Last week, I wrote a small piece talking about the correlation between the Gothic horror mansion and the country house mystery, using the 1985 film Clue as a framework. Clearly, A Haunting in Venice seeks to blur the line even further between the two genres. The psychic medium who meets her end in the courtyard of a Venetian palazzo is only our first taste of what is otherworldly; the bones of dead children whisper from the basement and a murdered girl appears to us as her soul is avenged. Poirot, a logical sleuth and direct successor to Sherlock Holmes, has very little patience for all of this mumbo jumbo. It works here because Poirot knows that even if, in the unlikely event, ghosts are real, they are not primarily responsible for the dead woman the courtyard, or the attempt on his own life. Ghosts may haunt, but that is a psychological torment. Murder is physical, tangible, solid.

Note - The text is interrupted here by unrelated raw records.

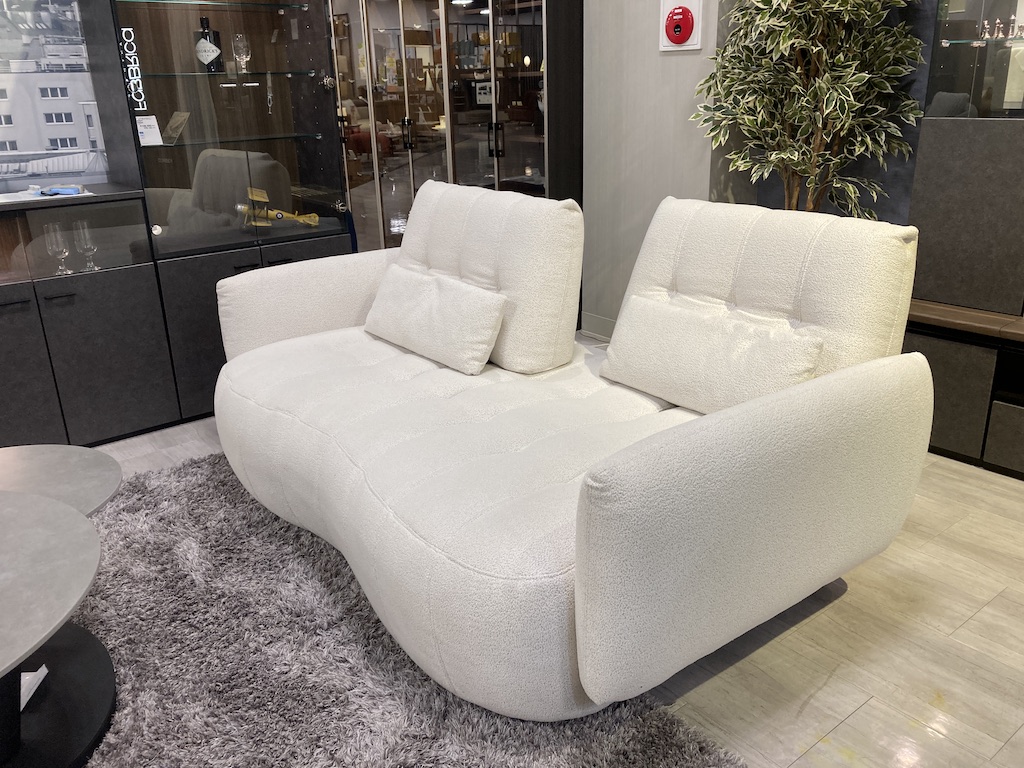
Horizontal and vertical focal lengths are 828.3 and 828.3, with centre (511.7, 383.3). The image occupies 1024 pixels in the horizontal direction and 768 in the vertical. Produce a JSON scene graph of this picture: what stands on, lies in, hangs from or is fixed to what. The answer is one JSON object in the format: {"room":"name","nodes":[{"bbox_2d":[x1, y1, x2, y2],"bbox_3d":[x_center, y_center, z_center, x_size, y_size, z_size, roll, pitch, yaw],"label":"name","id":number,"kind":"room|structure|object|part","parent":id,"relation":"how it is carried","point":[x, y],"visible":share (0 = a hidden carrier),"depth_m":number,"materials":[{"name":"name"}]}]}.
{"room":"shop","nodes":[
{"label":"shop","id":0,"kind":"room"},
{"bbox_2d":[0,0,107,194],"bbox_3d":[-2.033,-1.158,2.900,1.088,1.027,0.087,-16,24,-35],"label":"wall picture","id":1,"kind":"structure","parent":0,"point":[11,138],"depth_m":3.13},
{"bbox_2d":[97,374,1023,767],"bbox_3d":[-1.297,0.588,2.291,7.262,0.103,8.525,-16,24,-35],"label":"floor","id":2,"kind":"structure","parent":0,"point":[849,741],"depth_m":1.89,"materials":[{"name":"wood"}]},
{"bbox_2d":[0,2,353,450],"bbox_3d":[-2.075,-0.949,2.756,3.056,2.510,0.546,-16,24,-35],"label":"display cabinet","id":3,"kind":"object","parent":2,"relation":"on","point":[64,315],"visible":0.76,"depth_m":3.23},
{"bbox_2d":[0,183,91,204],"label":"paper","id":4,"kind":"object","parent":3,"relation":"on","point":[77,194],"visible":0.94,"depth_m":3.01,"materials":[{"name":"white paper"}]},
{"bbox_2d":[43,221,69,275],"bbox_3d":[-1.666,-0.494,3.039,0.071,0.183,0.070,-16,24,-35],"label":"wine glass","id":5,"kind":"object","parent":3,"relation":"in","point":[56,244],"visible":0.98,"depth_m":3.02,"materials":[{"name":"clear glass"}]},
{"bbox_2d":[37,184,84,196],"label":"blue object","id":6,"kind":"object","parent":3,"relation":"in","point":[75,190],"visible":0.98,"depth_m":3.06,"materials":[{"name":"blue"}]},
{"bbox_2d":[72,218,98,271],"bbox_3d":[-1.582,-0.511,3.078,0.070,0.182,0.069,-16,24,-35],"label":"wine glass","id":7,"kind":"object","parent":3,"relation":"in","point":[87,246],"visible":0.98,"depth_m":3.06,"materials":[{"name":"clear glass"}]},
{"bbox_2d":[119,26,147,121],"bbox_3d":[-1.473,-1.214,3.211,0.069,0.320,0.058,-16,24,-35],"label":"sign","id":8,"kind":"object","parent":3,"relation":"in","point":[124,29],"visible":0.8,"depth_m":3.19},
{"bbox_2d":[135,115,162,145],"bbox_3d":[-1.454,-1.000,3.284,0.113,0.123,0.079,-16,24,-35],"label":"card","id":9,"kind":"object","parent":3,"relation":"in","point":[147,132],"visible":0.85,"depth_m":3.28,"materials":[{"name":"white paper"}]},
{"bbox_2d":[162,110,190,145],"bbox_3d":[-1.361,-1.033,3.348,0.111,0.133,0.106,14,25,36],"label":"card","id":10,"kind":"object","parent":3,"relation":"in","point":[181,121],"visible":0.98,"depth_m":3.35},
{"bbox_2d":[193,15,223,73],"bbox_3d":[-1.259,-1.398,3.431,0.107,0.241,0.095,-1,20,1],"label":"bottle","id":11,"kind":"object","parent":3,"relation":"in","point":[206,39],"visible":0.97,"depth_m":3.40,"materials":[{"name":"black glass"}]},
{"bbox_2d":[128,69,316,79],"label":"glass shelf","id":12,"kind":"object","parent":3,"relation":"in","point":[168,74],"visible":0.88,"depth_m":3.32,"materials":[{"name":"glass"}]},
{"bbox_2d":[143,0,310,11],"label":"glass shelf","id":13,"kind":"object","parent":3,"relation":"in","point":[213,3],"visible":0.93,"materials":[{"name":"clear glass"}]},
{"bbox_2d":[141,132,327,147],"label":"glass shelf","id":14,"kind":"object","parent":3,"relation":"in","point":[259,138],"visible":0.87,"depth_m":3.35,"materials":[{"name":"glass"}]},
{"bbox_2d":[231,33,250,76],"bbox_3d":[-1.119,-1.358,3.444,0.075,0.171,0.074,-16,24,-35],"label":"wine glass","id":15,"kind":"object","parent":3,"relation":"in","point":[240,39],"visible":0.99,"depth_m":3.41,"materials":[{"name":"clear glass"}]},
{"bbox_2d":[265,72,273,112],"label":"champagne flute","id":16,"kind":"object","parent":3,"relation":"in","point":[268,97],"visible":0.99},
{"bbox_2d":[241,186,318,227],"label":"model airplane","id":17,"kind":"object","parent":3,"relation":"in","point":[278,216],"visible":0.97,"depth_m":3.67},
{"bbox_2d":[61,450,751,767],"bbox_3d":[-1.257,0.826,1.494,2.936,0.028,2.621,-16,24,-35],"label":"rug","id":18,"kind":"object","parent":2,"relation":"on","point":[359,629],"visible":0.62,"depth_m":1.88,"materials":[{"name":"grey carpet"}]},
{"bbox_2d":[0,488,110,767],"bbox_3d":[-1.280,0.528,1.667,1.037,0.453,1.236,-16,24,-35],"label":"coffee table","id":19,"kind":"object","parent":18,"relation":"on","point":[7,588],"visible":1,"depth_m":1.68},
{"bbox_2d":[19,665,47,709],"bbox_3d":[-1.080,0.644,1.752,0.147,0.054,0.131,-3,19,-1],"label":"paper","id":20,"kind":"object","parent":19,"relation":"on","point":[30,693],"visible":0.4,"depth_m":1.77,"materials":[{"name":"white paper"}]},
{"bbox_2d":[0,444,121,516],"bbox_3d":[-1.307,0.460,1.907,0.754,0.397,0.736,-16,24,-35],"label":"round table","id":21,"kind":"object","parent":18,"relation":"on","point":[51,454],"visible":0.64,"depth_m":2.00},
{"bbox_2d":[211,179,927,720],"bbox_3d":[-0.035,-0.039,2.404,1.246,0.929,2.052,-16,24,-35],"label":"sofa","id":22,"kind":"object","parent":18,"relation":"on","point":[255,394],"visible":0.98,"depth_m":1.94,"materials":[{"name":"white fabric"}]},
{"bbox_3d":[-0.687,-0.284,3.249,0.829,0.473,0.331,-16,24,-35],"label":"armrest","id":23,"kind":"part","parent":22,"relation":"part of","materials":[{"name":"fabric"}]},
{"bbox_2d":[363,264,504,374],"bbox_3d":[-0.266,-0.230,2.682,0.218,0.241,0.641,-16,24,-35],"label":"throw pillow","id":24,"kind":"object","parent":22,"relation":"on","point":[427,304],"visible":0.99,"depth_m":2.56,"materials":[{"name":"white fabric"}]},
{"bbox_2d":[602,292,825,413],"bbox_3d":[0.507,-0.074,2.192,0.232,0.248,0.635,-16,24,-35],"label":"throw pillow","id":25,"kind":"object","parent":22,"relation":"on","point":[679,349],"visible":0.89,"depth_m":2.11,"materials":[{"name":"fabric"}]},
{"bbox_3d":[0.576,0.266,1.825,1.018,0.576,0.256,-16,24,-35],"label":"armrest","id":26,"kind":"part","parent":22,"relation":"part of","materials":[{"name":"fabric"}]},
{"bbox_2d":[329,0,583,257],"bbox_3d":[-0.545,-1.752,5.139,0.425,2.377,2.811,-16,24,-35],"label":"display cabinet","id":27,"kind":"object","parent":2,"relation":"on","point":[497,160],"visible":0.56,"depth_m":4.78,"materials":[{"name":"black glass"}]},
{"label":"handles","id":28,"kind":"part","parent":27,"relation":"part of","materials":[{"name":"black metal"}]},
{"bbox_2d":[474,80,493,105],"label":"sign","id":29,"kind":"object","parent":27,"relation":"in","point":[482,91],"visible":0.78,"depth_m":4.93,"materials":[{"name":"white"}]},
{"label":"handles","id":30,"kind":"part","parent":27,"relation":"part of","materials":[{"name":"black metal"}]},
{"bbox_2d":[690,0,929,214],"bbox_3d":[1.071,-0.911,3.038,0.795,2.033,0.890,-16,24,-35],"label":"potted plant","id":31,"kind":"object","parent":2,"relation":"on","point":[827,82],"visible":0.74,"depth_m":2.94,"materials":[{"name":"green plant"}]},
{"bbox_2d":[904,0,1023,474],"bbox_3d":[2.193,-0.781,1.974,0.445,2.489,2.412,-16,24,-35],"label":"display cabinet","id":32,"kind":"object","parent":2,"relation":"on","point":[997,409],"visible":0.81,"depth_m":2.75,"materials":[{"name":"wood"}]},
{"bbox_2d":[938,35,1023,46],"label":"glass shelf","id":33,"kind":"object","parent":32,"relation":"in","point":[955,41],"visible":0.92,"depth_m":2.66,"materials":[{"name":"glass"}]},
{"bbox_2d":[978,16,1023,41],"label":"figurine set","id":34,"kind":"object","parent":32,"relation":"in","point":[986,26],"visible":0.81,"depth_m":2.67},
{"bbox_2d":[581,0,735,338],"bbox_3d":[0.656,-1.477,3.759,0.219,2.658,0.795,-16,24,-35],"label":"gray wall","id":35,"kind":"structure","parent":0,"point":[634,18],"depth_m":3.84,"materials":[{"name":"grey paint"}]},
{"bbox_2d":[581,312,614,340],"bbox_3d":[0.680,-0.181,3.996,0.020,0.111,0.924,-16,24,-35],"label":"baseboard","id":36,"kind":"structure","parent":35,"relation":"attached to","point":[594,332],"depth_m":4.32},
{"bbox_2d":[659,0,703,50],"bbox_3d":[0.705,-1.518,3.483,0.048,0.221,0.197,-16,24,-35],"label":"fire alarm","id":37,"kind":"object","parent":35,"relation":"attached to","point":[694,44],"visible":0.99,"depth_m":3.47,"materials":[{"name":"red"}]},
{"bbox_2d":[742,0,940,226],"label":"dark wall","id":38,"kind":"structure","parent":0,"point":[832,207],"depth_m":3.18,"materials":[{"name":"grey"}]}
]}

Hercule Poirot: I must tell you, Madam, I have been all my life uncharmed by your kind.
Mrs. Reynolds: My kind?
Hercule Poirot: Opportunists who prey on the vulnerable.
Mrs. Reynolds: You don’t believe in the soul’s endurance after death.
Hercule Poirot: I have lost my faith.
Mrs. Reynolds: How sad for you.
Hercule Poirot: Yes, it is most sad. The truth is sad.

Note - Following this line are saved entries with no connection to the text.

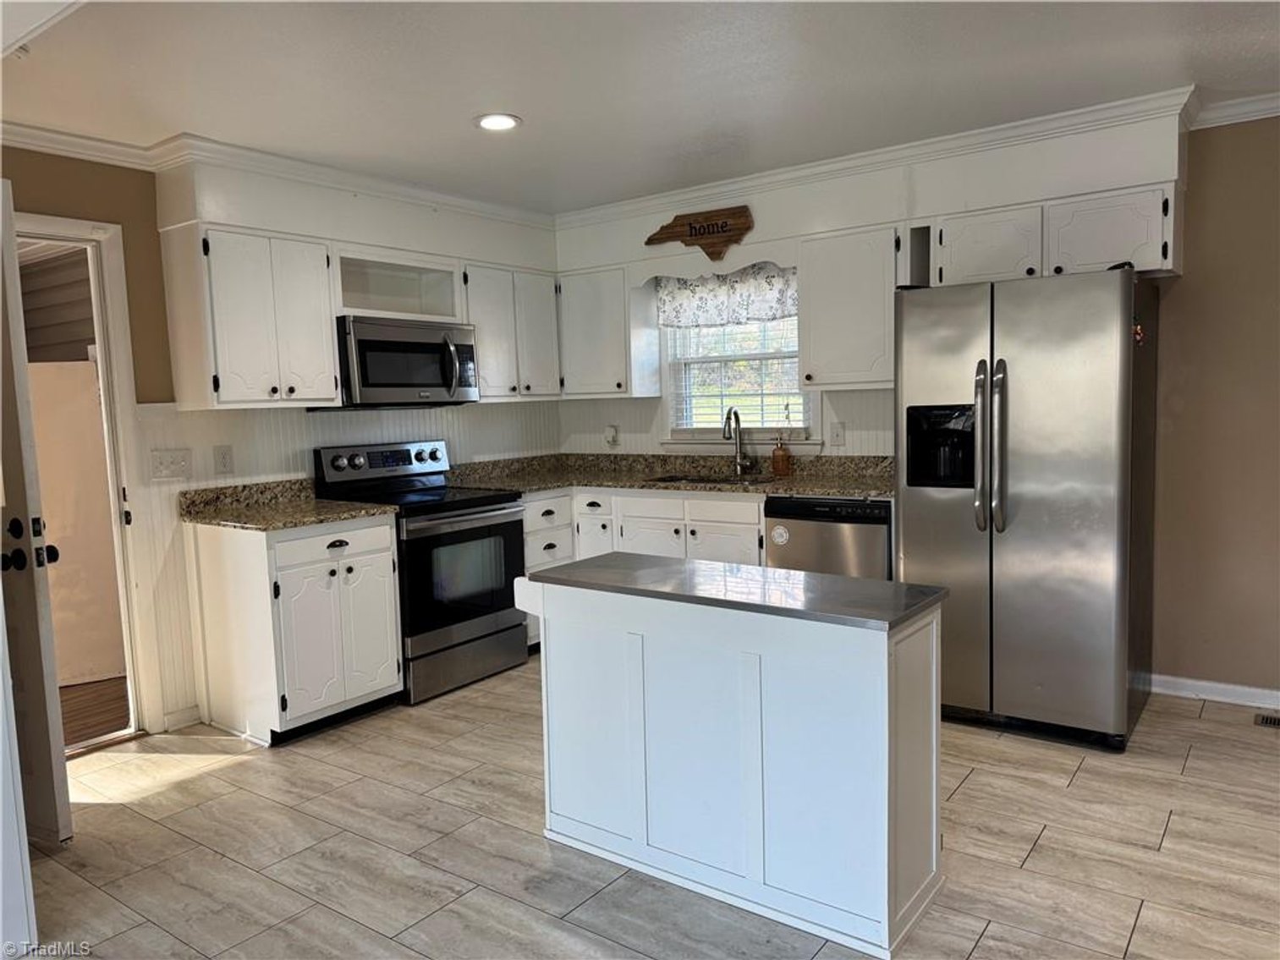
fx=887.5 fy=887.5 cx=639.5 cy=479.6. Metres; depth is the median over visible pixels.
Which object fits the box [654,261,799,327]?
valance
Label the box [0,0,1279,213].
ceiling
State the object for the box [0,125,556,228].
crown molding
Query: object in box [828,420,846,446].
light switch
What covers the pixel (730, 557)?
base cabinet
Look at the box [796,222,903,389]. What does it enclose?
upper cabinet
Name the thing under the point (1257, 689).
baseboard
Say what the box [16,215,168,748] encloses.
door frame
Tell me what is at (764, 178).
crown molding
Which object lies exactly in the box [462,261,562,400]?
upper cabinet
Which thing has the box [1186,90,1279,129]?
crown molding
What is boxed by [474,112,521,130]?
recessed light
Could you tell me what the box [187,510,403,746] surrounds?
base cabinet
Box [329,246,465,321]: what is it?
open shelf
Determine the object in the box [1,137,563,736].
left wall
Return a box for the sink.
[645,472,774,486]
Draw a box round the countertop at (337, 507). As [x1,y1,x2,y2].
[175,477,399,531]
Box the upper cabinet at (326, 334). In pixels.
[159,223,340,409]
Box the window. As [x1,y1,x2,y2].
[660,313,815,446]
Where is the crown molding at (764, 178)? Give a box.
[556,87,1203,227]
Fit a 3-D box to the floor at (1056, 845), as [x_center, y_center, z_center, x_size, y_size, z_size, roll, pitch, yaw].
[0.254,1.232,1.719,6.179,0.071,6.169,2,7,36]
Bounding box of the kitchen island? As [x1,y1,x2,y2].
[512,559,946,959]
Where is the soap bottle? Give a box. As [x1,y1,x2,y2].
[770,432,791,476]
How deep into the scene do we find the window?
5.00 m
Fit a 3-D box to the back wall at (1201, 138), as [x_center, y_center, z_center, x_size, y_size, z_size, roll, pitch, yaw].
[1.768,-0.313,4.131,5.494,2.464,0.150,2,7,36]
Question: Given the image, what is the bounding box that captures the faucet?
[721,406,753,475]
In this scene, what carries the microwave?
attached to the open shelf at (366, 304)
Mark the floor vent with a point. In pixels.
(1271, 722)
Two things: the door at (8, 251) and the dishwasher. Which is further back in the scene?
the dishwasher
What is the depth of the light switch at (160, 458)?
3.76 m
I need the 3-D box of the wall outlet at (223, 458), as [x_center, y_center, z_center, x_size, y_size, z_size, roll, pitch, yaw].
[-1.844,-0.089,3.930,0.009,0.124,0.076,2,7,36]
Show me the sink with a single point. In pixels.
(679, 480)
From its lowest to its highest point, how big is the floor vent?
0.007 m
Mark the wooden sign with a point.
(695, 229)
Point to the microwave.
(364, 343)
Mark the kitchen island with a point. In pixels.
(634, 635)
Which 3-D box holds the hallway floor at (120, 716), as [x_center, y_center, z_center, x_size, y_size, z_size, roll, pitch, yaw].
[-3.391,1.117,4.382,2.743,0.098,3.141,2,7,36]
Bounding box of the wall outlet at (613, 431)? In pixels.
[604,424,619,447]
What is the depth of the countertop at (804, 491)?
4.82 m
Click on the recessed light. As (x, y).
(504, 122)
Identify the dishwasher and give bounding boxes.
[762,494,893,580]
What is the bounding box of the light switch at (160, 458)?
[148,447,192,480]
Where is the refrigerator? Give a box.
[894,262,1158,751]
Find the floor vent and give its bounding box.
[1253,711,1279,728]
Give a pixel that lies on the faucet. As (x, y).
(738, 461)
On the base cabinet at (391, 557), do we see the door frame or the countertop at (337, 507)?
the countertop at (337, 507)
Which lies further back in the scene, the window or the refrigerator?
the window
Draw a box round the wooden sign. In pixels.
[643,204,754,261]
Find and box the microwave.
[332,315,481,408]
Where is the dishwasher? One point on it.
(820, 530)
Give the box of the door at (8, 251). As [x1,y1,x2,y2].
[0,186,74,844]
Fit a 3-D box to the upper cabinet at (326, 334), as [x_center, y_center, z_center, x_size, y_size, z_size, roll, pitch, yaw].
[-1.663,-0.677,3.833,0.349,0.732,0.595,2,7,36]
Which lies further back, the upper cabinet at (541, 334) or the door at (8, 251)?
the upper cabinet at (541, 334)
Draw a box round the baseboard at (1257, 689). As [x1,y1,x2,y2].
[1148,673,1279,709]
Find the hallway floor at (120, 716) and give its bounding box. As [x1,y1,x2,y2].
[57,675,130,749]
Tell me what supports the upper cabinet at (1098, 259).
attached to the back wall at (1201, 138)
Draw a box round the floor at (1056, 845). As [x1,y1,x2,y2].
[22,657,1279,959]
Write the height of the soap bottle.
0.229 m
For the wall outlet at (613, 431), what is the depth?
5.37 m
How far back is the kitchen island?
2.34 m
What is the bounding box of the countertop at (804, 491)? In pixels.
[440,452,895,499]
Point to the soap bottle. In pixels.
(777, 466)
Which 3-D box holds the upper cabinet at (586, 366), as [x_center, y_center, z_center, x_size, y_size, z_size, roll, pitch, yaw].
[-0.235,-0.848,5.181,0.562,0.726,0.349,2,7,36]
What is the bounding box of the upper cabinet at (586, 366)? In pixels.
[555,264,661,399]
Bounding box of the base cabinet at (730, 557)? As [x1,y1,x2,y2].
[521,486,766,648]
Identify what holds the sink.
in the countertop at (804, 491)
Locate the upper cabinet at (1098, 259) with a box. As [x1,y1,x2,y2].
[928,181,1180,286]
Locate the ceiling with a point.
(528, 108)
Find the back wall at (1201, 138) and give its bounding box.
[549,97,1279,708]
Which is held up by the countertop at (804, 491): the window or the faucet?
the faucet
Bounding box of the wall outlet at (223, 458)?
[213,444,234,474]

And, really: the truth is sad. When Poirot reveals who has caused so much death and destruction, it’s the saddest possible culprit. Poirot tells us at the beginning: you are going to be haunted. You are going to be sad. Someone has taken advantage of you, the watcher, the vulnerable person who came here with good intentions. We will all leave this story worse. It’s a hard pitch for a big-budget movie.

The movie is atmospheric and enjoyable, if a bit slow and overly-reliant on aesthetics to make the whole thing work.

I enjoy a good locked-mansion mystery and will never complain about something being set in Italy, a culture I still think most American (and British) WASPs don’t quite understand. Poirot is methodical and intelligent and just what you would expect from the characterization and genre. Most of the supporting cast really delivers and Branagh is a good Poirot. I hope he comes back for more, though I don’t know if any of the films have made enough money to greenlight a fourth. It was made on a relatively modest budget of $60million, even though it feels opulent and the casting is notable enough to make headlines. It is a solid chapter in the Poirot canon, though a purist streak in me longs for simpler and less bombastic stories.

As I quoted in the piece on CLUE, “The battle between humanity and unnatural forces of evil (sometimes man-made, sometimes supernatural) within an oppressive, inescapable, and bleak landscape is considered to be the true trademark of a gothic horror novel.” I personally find the battle between humanity and evil to be best told through a non-supernatural lens, but wholeheartedly appreciate Poirot’s little side-step into the spooky. This movie is a treat for Halloween for grown-ups who don’t necessarily love slashers but need something more substantial than children’s games.

A Haunting in Venice is streaming on Disney+.

What Poirot novel would you like to see Branagh tackle next?